By Mason Hamilton
This article was published by the US Energy Information Administration on Feb. 6, 2020. Updated February 6, 2020 at 5:00 p.m. to correct Rocky Mountain petroleum net trade in the first figure.
In November 2019, the United States exported 772,000 barrels per day (b/d) more petroleum (crude oil and petroleum products) than it imported, marking the third consecutive month in which the United States was a net petroleum exporter.
Although the United States is a net petroleum exporter as a whole, most regions other than the U.S. Gulf Coast region remain net petroleum importers.
Net petroleum trade is calculated as the total imports of crude oil and petroleum products minus the total exports of crude oil and petroleum products. In September 2019, the United States became a net petroleum exporter for the first time since monthly records began in 1973.

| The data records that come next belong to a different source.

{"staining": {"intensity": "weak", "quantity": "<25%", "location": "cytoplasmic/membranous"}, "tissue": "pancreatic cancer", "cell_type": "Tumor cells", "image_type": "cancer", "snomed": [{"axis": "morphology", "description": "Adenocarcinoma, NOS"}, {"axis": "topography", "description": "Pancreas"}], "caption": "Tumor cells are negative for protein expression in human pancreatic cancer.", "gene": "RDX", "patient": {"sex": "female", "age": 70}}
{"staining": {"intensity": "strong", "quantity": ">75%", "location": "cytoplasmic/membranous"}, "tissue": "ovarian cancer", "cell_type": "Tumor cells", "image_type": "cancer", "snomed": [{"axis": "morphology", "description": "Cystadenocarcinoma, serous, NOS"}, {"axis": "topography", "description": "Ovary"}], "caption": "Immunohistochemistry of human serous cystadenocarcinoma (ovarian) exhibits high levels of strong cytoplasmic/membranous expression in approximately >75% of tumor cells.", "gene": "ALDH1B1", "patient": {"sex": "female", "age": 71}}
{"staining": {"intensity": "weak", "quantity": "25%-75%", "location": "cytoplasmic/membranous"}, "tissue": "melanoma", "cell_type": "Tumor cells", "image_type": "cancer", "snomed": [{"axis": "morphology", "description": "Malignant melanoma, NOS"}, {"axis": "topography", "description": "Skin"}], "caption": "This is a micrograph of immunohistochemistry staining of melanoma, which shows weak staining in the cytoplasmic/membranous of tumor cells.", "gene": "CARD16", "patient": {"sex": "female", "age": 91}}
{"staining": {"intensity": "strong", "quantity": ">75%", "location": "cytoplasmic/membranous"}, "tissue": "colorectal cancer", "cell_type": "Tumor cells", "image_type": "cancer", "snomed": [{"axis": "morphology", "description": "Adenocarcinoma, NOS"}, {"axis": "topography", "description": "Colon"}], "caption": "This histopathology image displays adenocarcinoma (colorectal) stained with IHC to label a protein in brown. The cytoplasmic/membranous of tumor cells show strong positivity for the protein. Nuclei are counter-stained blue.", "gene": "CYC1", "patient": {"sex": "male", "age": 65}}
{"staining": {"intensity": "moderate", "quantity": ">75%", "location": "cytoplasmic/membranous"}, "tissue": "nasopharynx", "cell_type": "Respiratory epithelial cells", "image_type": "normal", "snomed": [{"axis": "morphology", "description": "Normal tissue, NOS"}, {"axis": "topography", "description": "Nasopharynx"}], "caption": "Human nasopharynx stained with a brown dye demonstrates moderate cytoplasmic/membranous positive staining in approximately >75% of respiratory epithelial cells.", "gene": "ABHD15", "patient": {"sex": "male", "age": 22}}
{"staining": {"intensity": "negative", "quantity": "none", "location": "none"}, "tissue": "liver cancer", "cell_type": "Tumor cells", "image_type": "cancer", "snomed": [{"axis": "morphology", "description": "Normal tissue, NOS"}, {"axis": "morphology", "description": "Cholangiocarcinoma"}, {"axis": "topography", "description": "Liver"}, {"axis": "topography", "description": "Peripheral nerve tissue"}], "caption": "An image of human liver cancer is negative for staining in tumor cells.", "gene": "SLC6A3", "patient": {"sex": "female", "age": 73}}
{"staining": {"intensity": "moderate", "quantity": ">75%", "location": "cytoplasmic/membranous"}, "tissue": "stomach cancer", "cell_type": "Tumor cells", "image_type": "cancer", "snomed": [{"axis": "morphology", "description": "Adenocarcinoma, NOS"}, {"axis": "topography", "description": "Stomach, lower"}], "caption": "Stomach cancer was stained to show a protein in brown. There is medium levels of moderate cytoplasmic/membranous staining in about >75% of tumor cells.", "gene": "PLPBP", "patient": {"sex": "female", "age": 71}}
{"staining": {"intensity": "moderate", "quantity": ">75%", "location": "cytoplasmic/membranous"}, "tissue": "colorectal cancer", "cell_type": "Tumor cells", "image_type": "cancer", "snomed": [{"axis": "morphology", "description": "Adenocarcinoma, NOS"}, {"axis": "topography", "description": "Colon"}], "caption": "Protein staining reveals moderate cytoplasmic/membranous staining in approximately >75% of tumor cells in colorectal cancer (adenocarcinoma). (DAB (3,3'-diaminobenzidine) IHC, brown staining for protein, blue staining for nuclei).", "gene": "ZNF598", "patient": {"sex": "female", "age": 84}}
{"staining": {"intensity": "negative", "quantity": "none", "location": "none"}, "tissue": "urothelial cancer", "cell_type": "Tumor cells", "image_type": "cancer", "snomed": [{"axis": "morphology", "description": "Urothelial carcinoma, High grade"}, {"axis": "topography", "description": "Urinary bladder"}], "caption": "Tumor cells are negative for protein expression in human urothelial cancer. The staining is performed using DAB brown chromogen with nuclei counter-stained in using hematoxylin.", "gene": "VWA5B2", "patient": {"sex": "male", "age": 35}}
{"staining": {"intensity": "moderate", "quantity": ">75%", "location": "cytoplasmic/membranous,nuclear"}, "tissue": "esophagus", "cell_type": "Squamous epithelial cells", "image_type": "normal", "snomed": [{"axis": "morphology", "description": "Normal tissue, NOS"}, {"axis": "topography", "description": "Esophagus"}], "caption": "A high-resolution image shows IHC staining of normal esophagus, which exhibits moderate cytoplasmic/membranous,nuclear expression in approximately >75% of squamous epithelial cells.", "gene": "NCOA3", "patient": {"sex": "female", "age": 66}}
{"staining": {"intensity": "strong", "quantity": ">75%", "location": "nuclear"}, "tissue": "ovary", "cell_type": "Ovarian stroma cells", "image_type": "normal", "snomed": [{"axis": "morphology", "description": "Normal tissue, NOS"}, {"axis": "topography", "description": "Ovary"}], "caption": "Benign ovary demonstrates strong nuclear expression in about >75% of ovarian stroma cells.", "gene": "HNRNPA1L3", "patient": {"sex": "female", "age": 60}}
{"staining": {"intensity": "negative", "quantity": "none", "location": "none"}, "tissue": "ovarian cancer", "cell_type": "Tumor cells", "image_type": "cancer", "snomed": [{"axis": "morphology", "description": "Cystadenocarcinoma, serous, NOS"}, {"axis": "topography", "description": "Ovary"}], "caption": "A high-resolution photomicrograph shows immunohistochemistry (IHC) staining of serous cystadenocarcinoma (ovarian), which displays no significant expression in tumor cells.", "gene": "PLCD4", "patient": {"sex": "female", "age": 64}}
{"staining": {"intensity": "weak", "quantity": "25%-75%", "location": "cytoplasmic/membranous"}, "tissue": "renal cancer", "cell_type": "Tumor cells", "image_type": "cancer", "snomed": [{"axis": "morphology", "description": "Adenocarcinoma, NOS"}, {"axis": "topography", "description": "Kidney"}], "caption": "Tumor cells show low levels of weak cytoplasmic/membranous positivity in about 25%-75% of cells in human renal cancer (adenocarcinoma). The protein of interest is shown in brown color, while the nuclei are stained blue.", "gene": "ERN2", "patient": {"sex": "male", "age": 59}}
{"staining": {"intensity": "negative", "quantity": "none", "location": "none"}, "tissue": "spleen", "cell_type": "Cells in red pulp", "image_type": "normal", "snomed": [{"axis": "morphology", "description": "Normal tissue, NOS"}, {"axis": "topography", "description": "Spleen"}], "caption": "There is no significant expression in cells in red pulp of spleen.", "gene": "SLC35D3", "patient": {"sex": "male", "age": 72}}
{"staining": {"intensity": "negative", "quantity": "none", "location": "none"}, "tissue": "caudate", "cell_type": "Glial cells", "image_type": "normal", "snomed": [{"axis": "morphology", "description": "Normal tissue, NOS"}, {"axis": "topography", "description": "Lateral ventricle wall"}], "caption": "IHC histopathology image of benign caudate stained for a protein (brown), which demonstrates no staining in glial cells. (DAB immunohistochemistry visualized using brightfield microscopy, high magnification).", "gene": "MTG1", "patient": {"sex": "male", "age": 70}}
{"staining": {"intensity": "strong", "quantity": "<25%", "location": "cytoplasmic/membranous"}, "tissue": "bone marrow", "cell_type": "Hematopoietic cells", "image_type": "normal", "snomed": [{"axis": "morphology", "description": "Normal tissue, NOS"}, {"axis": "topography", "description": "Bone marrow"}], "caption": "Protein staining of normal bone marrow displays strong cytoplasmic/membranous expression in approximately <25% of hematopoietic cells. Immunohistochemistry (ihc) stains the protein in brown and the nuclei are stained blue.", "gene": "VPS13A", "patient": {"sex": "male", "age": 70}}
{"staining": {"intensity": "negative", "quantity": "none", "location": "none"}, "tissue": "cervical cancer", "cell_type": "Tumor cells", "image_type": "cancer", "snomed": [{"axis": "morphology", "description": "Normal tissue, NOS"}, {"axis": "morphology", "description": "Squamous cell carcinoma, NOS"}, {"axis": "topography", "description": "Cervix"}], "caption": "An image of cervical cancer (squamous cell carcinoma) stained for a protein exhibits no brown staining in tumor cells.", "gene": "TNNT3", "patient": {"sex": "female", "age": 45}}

The United States is a net importer of crude oil. In November 2019, the latest monthly data, it imported 5.8 million b/d of crude oil and exported 3.0 million b/d of crude oil. The United States is a net exporter of petroleum products (such as distillate fuel, motor gasoline, and jet fuel).
In November 2019, the United States exported 5.8 million b/d of petroleum products and imported 2.2 million b/d of petroleum products.
Regional petroleum trade patterns are still determined by geographical factors, existing infrastructure, regional balances of supply and demand, and other constraints—factors that often change slowly.
In recent years, significant growth in crude oil output and infrastructure changes to refineries, pipelines, and terminals in the U.S. Gulf Coast region have led to most of the changes in U.S. petroleum trade patterns.
Of the five regions (also referred to as Petroleum Administration for Defense Districts), only the U.S. Gulf Coast currently exports more crude oil than it imports: 2.9 million b/d of exports compared with 1.2 million b/d of imports in November.
The Gulf Coast continues to import primarily heavy, high-sulfur crude oil, which most Gulf Coast refineries are configured to process. Imports from Mexico and Canada are nearly tied as the largest sources of Gulf Coast crude oil imports.
Canada is also the largest source of crude oil imports for the Midwest, which is now the largest crude oil importing region; crude oil net imports totalled 2.5 million b/d in November. In other regions, crude oil trade patterns are relatively unchanged.
Similar regional differences exist for petroleum products as well. The United States has been a net exporter of motor gasoline on an annual basis since 2016; motor gasoline exports—mostly from the U.S. Gulf Coast—have more than offset motor gasoline imports, especially to the U.S. East Coast.
The U.S. Energy Information Administration’s (EIA) January 2020 Short-Term Energy Outlook forecasts that U.S. petroleum net exports will average 0.8 million b/d in 2020 and 1.4 million b/d in 2021.
If these forecasts are realized, the United States would be a net petroleum exporter for the first time on an annual basis in EIA’s data series that dates back to 1949. EIA forecasts that the United States will remain a net importer of crude oil in both years, importing a net 3.9 million b/d of crude oil in 2020 and 2.9 million b/d in 2021.